ŻYLAKI

0
463

zdrowie (3)W naszym kraju aż 10 milionów ludzi ( w tym 75% to kobiety) ma żylaki! I większość z nich nie leczy tego schorzenia, które nie jest przecież tylko problemem estetycznym. Nie wolno lekceważyć żylaków, które mogą rozwinąć się w chorobę nazywaną niewydolnością żylną, grożą zapaleniem żył głębokich a nawet zatorem, który może być nawet niebezpieczny dla życia.
Tak duży odsetek kobiet z żylakami jest spowodowany tym, że żeńskie hormony płciowe-estrogeny mogą powodować rozciąganie żył. Skłonność do żylaków jest także dziedziczna.

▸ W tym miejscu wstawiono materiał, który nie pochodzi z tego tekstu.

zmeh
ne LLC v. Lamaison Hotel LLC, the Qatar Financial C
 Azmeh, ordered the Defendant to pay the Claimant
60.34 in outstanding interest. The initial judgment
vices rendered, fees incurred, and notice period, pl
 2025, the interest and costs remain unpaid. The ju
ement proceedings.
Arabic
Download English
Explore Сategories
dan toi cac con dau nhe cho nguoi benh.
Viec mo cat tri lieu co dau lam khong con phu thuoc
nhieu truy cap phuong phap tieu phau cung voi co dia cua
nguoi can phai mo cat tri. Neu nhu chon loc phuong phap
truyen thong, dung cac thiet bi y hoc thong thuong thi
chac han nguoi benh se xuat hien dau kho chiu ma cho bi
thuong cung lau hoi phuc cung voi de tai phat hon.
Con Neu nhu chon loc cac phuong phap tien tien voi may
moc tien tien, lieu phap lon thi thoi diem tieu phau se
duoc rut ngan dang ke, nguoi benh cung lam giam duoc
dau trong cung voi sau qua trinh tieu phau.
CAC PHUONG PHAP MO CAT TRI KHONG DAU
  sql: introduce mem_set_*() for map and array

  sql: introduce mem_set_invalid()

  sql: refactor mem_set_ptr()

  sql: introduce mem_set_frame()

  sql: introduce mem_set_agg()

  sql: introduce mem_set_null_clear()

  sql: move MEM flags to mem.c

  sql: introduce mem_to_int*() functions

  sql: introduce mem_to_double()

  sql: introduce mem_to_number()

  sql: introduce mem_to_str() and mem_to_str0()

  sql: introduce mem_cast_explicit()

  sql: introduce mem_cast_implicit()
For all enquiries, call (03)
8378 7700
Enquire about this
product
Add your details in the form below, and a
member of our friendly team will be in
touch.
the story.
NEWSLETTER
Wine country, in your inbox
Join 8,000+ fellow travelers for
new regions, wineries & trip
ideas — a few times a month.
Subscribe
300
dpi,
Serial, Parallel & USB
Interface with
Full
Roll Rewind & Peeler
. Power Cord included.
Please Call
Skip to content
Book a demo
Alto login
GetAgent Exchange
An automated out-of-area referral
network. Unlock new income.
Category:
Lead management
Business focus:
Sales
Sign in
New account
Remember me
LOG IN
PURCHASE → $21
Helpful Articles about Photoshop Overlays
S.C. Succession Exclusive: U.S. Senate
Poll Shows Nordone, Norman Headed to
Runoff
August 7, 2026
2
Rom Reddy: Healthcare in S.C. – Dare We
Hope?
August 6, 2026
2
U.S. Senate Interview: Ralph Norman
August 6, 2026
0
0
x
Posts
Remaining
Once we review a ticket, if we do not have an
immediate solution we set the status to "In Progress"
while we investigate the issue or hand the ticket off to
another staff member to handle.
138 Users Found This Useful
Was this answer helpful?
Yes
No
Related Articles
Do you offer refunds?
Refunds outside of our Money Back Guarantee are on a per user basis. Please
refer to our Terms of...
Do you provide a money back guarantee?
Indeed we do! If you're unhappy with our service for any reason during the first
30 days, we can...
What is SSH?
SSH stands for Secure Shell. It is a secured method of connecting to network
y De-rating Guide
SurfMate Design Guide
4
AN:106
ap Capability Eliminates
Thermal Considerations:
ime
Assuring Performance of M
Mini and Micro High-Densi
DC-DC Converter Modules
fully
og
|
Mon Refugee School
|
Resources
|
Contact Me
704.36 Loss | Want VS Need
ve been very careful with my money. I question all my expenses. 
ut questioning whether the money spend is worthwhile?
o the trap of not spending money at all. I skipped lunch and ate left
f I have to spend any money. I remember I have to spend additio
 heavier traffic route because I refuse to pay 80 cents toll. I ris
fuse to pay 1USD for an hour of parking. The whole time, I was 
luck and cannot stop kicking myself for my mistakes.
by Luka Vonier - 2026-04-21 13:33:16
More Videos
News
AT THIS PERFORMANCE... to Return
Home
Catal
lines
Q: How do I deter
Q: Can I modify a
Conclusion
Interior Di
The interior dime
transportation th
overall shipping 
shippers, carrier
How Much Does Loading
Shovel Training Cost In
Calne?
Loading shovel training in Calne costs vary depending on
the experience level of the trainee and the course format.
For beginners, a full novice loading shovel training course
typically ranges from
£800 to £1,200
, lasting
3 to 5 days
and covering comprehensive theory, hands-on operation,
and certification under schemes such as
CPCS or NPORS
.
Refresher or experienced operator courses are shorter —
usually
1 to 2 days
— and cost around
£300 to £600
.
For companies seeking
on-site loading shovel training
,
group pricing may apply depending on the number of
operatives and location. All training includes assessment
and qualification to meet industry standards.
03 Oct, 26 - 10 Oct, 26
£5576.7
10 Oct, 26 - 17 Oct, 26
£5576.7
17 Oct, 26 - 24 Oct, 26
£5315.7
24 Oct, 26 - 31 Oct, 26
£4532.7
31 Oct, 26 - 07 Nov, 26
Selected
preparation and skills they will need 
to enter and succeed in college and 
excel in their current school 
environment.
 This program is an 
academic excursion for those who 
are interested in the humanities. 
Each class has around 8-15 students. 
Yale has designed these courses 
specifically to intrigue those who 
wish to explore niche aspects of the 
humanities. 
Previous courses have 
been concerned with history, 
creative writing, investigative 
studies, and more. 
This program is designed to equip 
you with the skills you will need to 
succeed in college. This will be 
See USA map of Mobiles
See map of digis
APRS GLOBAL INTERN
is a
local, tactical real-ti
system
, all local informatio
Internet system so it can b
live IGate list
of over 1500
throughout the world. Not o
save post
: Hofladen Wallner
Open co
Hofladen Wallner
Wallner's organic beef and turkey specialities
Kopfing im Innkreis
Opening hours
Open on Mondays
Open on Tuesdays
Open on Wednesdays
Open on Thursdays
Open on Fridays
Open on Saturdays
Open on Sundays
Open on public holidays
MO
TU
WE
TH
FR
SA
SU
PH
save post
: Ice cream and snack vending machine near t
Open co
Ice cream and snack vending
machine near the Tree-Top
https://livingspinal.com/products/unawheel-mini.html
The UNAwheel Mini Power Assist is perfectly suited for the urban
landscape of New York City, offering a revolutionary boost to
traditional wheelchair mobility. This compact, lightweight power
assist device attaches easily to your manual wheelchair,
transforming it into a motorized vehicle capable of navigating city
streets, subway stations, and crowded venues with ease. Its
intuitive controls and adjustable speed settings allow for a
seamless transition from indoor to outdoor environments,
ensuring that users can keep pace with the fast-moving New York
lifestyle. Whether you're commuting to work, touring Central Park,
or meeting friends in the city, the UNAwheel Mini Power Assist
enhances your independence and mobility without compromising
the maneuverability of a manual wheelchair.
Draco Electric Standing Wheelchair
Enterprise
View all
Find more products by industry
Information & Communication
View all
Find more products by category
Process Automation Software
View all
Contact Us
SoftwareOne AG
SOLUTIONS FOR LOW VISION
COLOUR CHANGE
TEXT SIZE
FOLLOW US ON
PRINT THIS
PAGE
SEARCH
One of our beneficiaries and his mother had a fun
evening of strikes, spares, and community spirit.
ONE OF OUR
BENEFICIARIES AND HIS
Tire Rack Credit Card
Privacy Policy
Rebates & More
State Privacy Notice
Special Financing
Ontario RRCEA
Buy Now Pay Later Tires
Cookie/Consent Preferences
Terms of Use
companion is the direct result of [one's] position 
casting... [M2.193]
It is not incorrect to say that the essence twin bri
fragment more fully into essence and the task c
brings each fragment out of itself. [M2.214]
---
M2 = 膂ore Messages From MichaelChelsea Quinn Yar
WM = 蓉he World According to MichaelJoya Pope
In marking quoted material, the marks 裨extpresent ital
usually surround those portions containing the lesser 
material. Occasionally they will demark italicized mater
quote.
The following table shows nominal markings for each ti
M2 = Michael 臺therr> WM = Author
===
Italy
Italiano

A zapobieganie nie jest takie straszne. Wystarczy wyrobić sobie parę dobrych nawyków. Przede wszystkim żyły w nogach „lubią” ruch i zmiany…mięśnie pracując masują żyły i one wtedy lepiej.wykonują swoją pracę, a więc jeśli przez jakiś czas człowiek musi siedzieć lub stać, powinien kręcić stopami, przebierać nogami, przestępować z nogi na nogę, wspinać się na palce, co jakiś czas jednak zrobić parę kroków. Dobrze jest też, chociaż dziesięć minut dziennie posiedzieć z nogami ułożonymi wyżej na przykład na stole. W ogóle warto zażywać dużo ruchu. Wskazanymi formami tej rekreacji są spacery, jazda na rowerze i najlepsze ze wszystkiego – pływanie. Niewskazane natomiast są tenis, biegi, i ćwiczenia na siłowni.
Ważnym elementem w profilaktyce żylaków jest obuwie. Nie można bezkarnie torturować nóg chodząc na niebotycznych obcasach czy całkiem płaskim obuwiu. Najlepsze dla nóg są obcasy 2-3 centymetrowe. Należy też unikać ciasnej bielizny, skarpetek i podkolanówek z ciasnymi ściągaczami, bo tego żyły naprawdę „nie lubią”.